What this task involves
Every entry below is to be returned unchanged. Images are not part of the copy.

Available records
━━━━━━
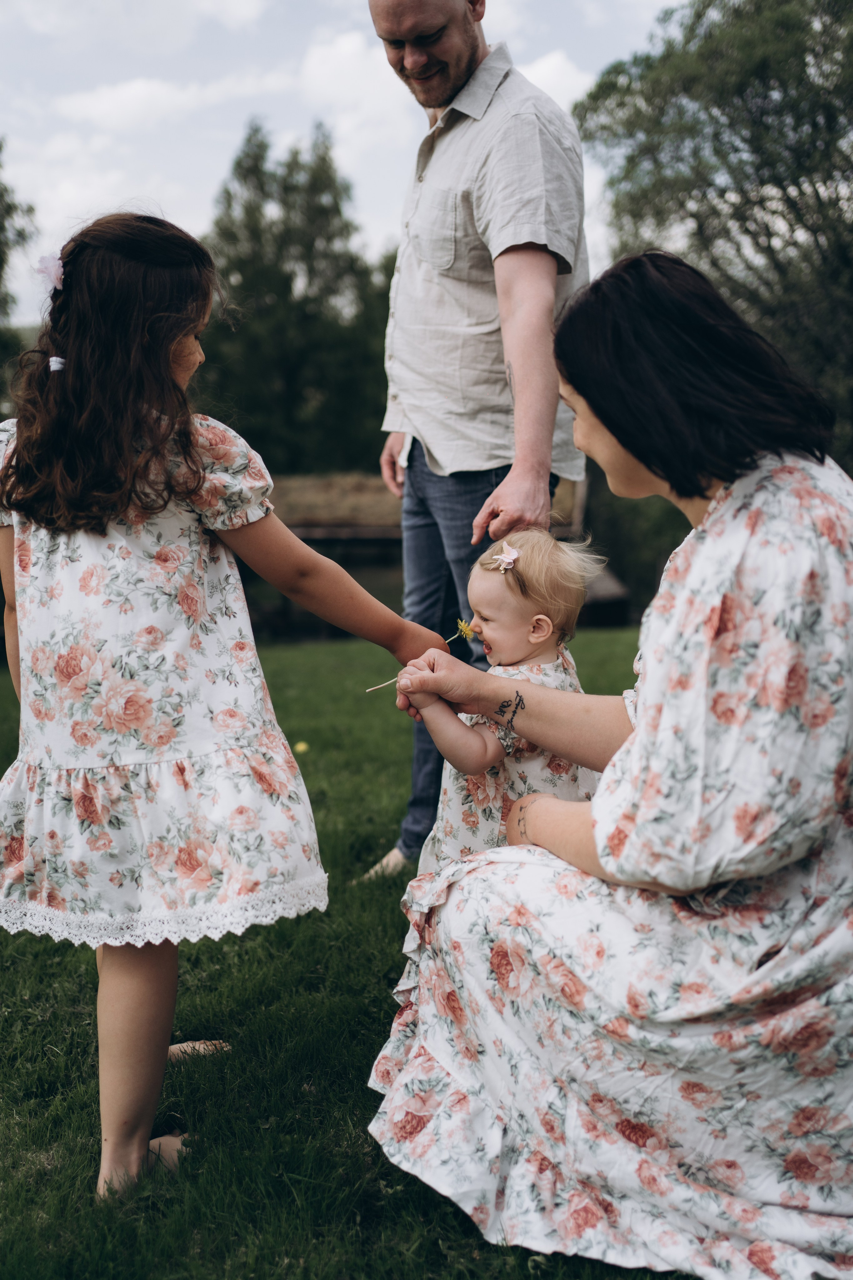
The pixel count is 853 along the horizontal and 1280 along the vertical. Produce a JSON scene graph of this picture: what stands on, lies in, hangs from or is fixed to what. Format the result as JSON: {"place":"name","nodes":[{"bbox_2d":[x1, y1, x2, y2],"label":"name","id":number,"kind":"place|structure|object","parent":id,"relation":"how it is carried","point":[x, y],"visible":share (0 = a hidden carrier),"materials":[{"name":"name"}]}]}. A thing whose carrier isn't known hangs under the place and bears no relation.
{"place":"outdoors","nodes":[
{"label":"outdoors","id":0,"kind":"place"},
{"bbox_2d":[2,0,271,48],"label":"cloud","id":1,"kind":"structure","parent":0,"point":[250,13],"materials":[{"name":"white"}]},
{"bbox_2d":[46,70,299,128],"label":"cloud","id":2,"kind":"structure","parent":0,"point":[100,106],"materials":[{"name":"white"}]},
{"bbox_2d":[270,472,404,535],"label":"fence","id":3,"kind":"structure","parent":0,"point":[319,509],"materials":[{"name":"brown wood"}]},
{"bbox_2d":[0,0,689,335],"label":"sky","id":4,"kind":"structure","parent":0,"point":[172,164],"materials":[{"name":"white"}]},
{"bbox_2d":[0,632,697,1279],"label":"lawn","id":5,"kind":"structure","parent":0,"point":[73,970],"materials":[{"name":"green plant"}]},
{"bbox_2d":[0,207,451,1203],"label":"girl","id":6,"kind":"object","parent":5,"relation":"on","point":[125,504],"visible":0.98},
{"bbox_2d":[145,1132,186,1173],"label":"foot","id":7,"kind":"object","parent":6,"relation":"on","point":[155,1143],"visible":0.37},
{"bbox_2d":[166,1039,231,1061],"label":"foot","id":8,"kind":"object","parent":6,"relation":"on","point":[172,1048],"visible":0.39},
{"bbox_2d":[294,741,309,753],"label":"flower","id":9,"kind":"object","parent":5,"relation":"on","point":[302,747],"visible":0.97,"materials":[{"name":"yellow plant"}]},
{"bbox_2d":[364,0,592,884],"label":"man","id":10,"kind":"object","parent":5,"relation":"on","point":[466,83],"visible":0.88},
{"bbox_2d":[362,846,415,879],"label":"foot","id":11,"kind":"object","parent":10,"relation":"on","point":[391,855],"visible":0.27},
{"bbox_2d":[407,530,606,876],"label":"baby","id":12,"kind":"object","parent":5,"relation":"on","point":[536,634],"visible":0.56},
{"bbox_2d":[362,247,852,1279],"label":"woman","id":13,"kind":"object","parent":5,"relation":"on","point":[640,459],"visible":0.97},
{"bbox_2d":[363,619,476,692],"label":"flower","id":14,"kind":"object","parent":13,"relation":"in","point":[463,624],"visible":0.79,"materials":[{"name":"yellow plant"}]},
{"bbox_2d":[297,28,414,142],"label":"cloud","id":15,"kind":"structure","parent":0,"point":[312,66],"materials":[{"name":"white"}]},
{"bbox_2d":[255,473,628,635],"label":"shed","id":16,"kind":"structure","parent":0,"point":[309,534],"materials":[{"name":"brown wood"}]},
{"bbox_2d":[515,49,595,110],"label":"cloud","id":17,"kind":"structure","parent":0,"point":[563,78],"materials":[{"name":"white"}]},
{"label":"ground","id":18,"kind":"structure","parent":0},
{"bbox_2d":[0,140,38,408],"label":"tree","id":19,"kind":"object","parent":18,"relation":"on","point":[1,146],"visible":0.82,"materials":[{"name":"green plant"}]},
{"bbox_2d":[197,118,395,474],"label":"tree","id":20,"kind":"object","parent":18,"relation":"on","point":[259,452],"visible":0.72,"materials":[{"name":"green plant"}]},
{"bbox_2d":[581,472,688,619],"label":"shrub","id":21,"kind":"object","parent":18,"relation":"on","point":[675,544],"visible":0.34,"materials":[{"name":"green plant"}]},
{"bbox_2d":[573,0,852,471],"label":"tree","id":22,"kind":"object","parent":18,"relation":"on","point":[769,176],"visible":0.83,"materials":[{"name":"green plant"}]}
]}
━━━━━━
Written response
The pixel count is 853 along the horizontal and 1280 along the vertical. Produce a JSON scene graph of this picture: what stands on, lies in, hangs from or is fixed to what. Format the result as JSON: {"place":"name","nodes":[{"bbox_2d":[x1, y1, x2, y2],"label":"name","id":number,"kind":"place|structure|object","parent":id,"relation":"how it is carried","point":[x, y],"visible":share (0 = a hidden carrier),"materials":[{"name":"name"}]}]}. A thing whose carrier isn't known hangs under the place and bears no relation.
{"place":"outdoors","nodes":[
{"label":"outdoors","id":0,"kind":"place"},
{"bbox_2d":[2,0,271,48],"label":"cloud","id":1,"kind":"structure","parent":0,"point":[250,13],"materials":[{"name":"white"}]},
{"bbox_2d":[46,70,299,128],"label":"cloud","id":2,"kind":"structure","parent":0,"point":[100,106],"materials":[{"name":"white"}]},
{"bbox_2d":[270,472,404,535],"label":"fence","id":3,"kind":"structure","parent":0,"point":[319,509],"materials":[{"name":"brown wood"}]},
{"bbox_2d":[0,0,689,335],"label":"sky","id":4,"kind":"structure","parent":0,"point":[172,164],"materials":[{"name":"white"}]},
{"bbox_2d":[0,632,697,1279],"label":"lawn","id":5,"kind":"structure","parent":0,"point":[73,970],"materials":[{"name":"green plant"}]},
{"bbox_2d":[0,207,451,1203],"label":"girl","id":6,"kind":"object","parent":5,"relation":"on","point":[125,504],"visible":0.98},
{"bbox_2d":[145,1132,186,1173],"label":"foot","id":7,"kind":"object","parent":6,"relation":"on","point":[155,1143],"visible":0.37},
{"bbox_2d":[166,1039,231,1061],"label":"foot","id":8,"kind":"object","parent":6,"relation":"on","point":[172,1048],"visible":0.39},
{"bbox_2d":[294,741,309,753],"label":"flower","id":9,"kind":"object","parent":5,"relation":"on","point":[302,747],"visible":0.97,"materials":[{"name":"yellow plant"}]},
{"bbox_2d":[364,0,592,884],"label":"man","id":10,"kind":"object","parent":5,"relation":"on","point":[466,83],"visible":0.88},
{"bbox_2d":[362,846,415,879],"label":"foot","id":11,"kind":"object","parent":10,"relation":"on","point":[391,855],"visible":0.27},
{"bbox_2d":[407,530,606,876],"label":"baby","id":12,"kind":"object","parent":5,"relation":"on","point":[536,634],"visible":0.56},
{"bbox_2d":[362,247,852,1279],"label":"woman","id":13,"kind":"object","parent":5,"relation":"on","point":[640,459],"visible":0.97},
{"bbox_2d":[363,619,476,692],"label":"flower","id":14,"kind":"object","parent":13,"relation":"in","point":[463,624],"visible":0.79,"materials":[{"name":"yellow plant"}]},
{"bbox_2d":[297,28,414,142],"label":"cloud","id":15,"kind":"structure","parent":0,"point":[312,66],"materials":[{"name":"white"}]},
{"bbox_2d":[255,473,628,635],"label":"shed","id":16,"kind":"structure","parent":0,"point":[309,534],"materials":[{"name":"brown wood"}]},
{"bbox_2d":[515,49,595,110],"label":"cloud","id":17,"kind":"structure","parent":0,"point":[563,78],"materials":[{"name":"white"}]},
{"label":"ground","id":18,"kind":"structure","parent":0},
{"bbox_2d":[0,140,38,408],"label":"tree","id":19,"kind":"object","parent":18,"relation":"on","point":[1,146],"visible":0.82,"materials":[{"name":"green plant"}]},
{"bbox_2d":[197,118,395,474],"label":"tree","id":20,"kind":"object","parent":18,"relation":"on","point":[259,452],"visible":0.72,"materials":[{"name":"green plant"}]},
{"bbox_2d":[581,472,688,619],"label":"shrub","id":21,"kind":"object","parent":18,"relation":"on","point":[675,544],"visible":0.34,"materials":[{"name":"green plant"}]},
{"bbox_2d":[573,0,852,471],"label":"tree","id":22,"kind":"object","parent":18,"relation":"on","point":[769,176],"visible":0.83,"materials":[{"name":"green plant"}]}
]}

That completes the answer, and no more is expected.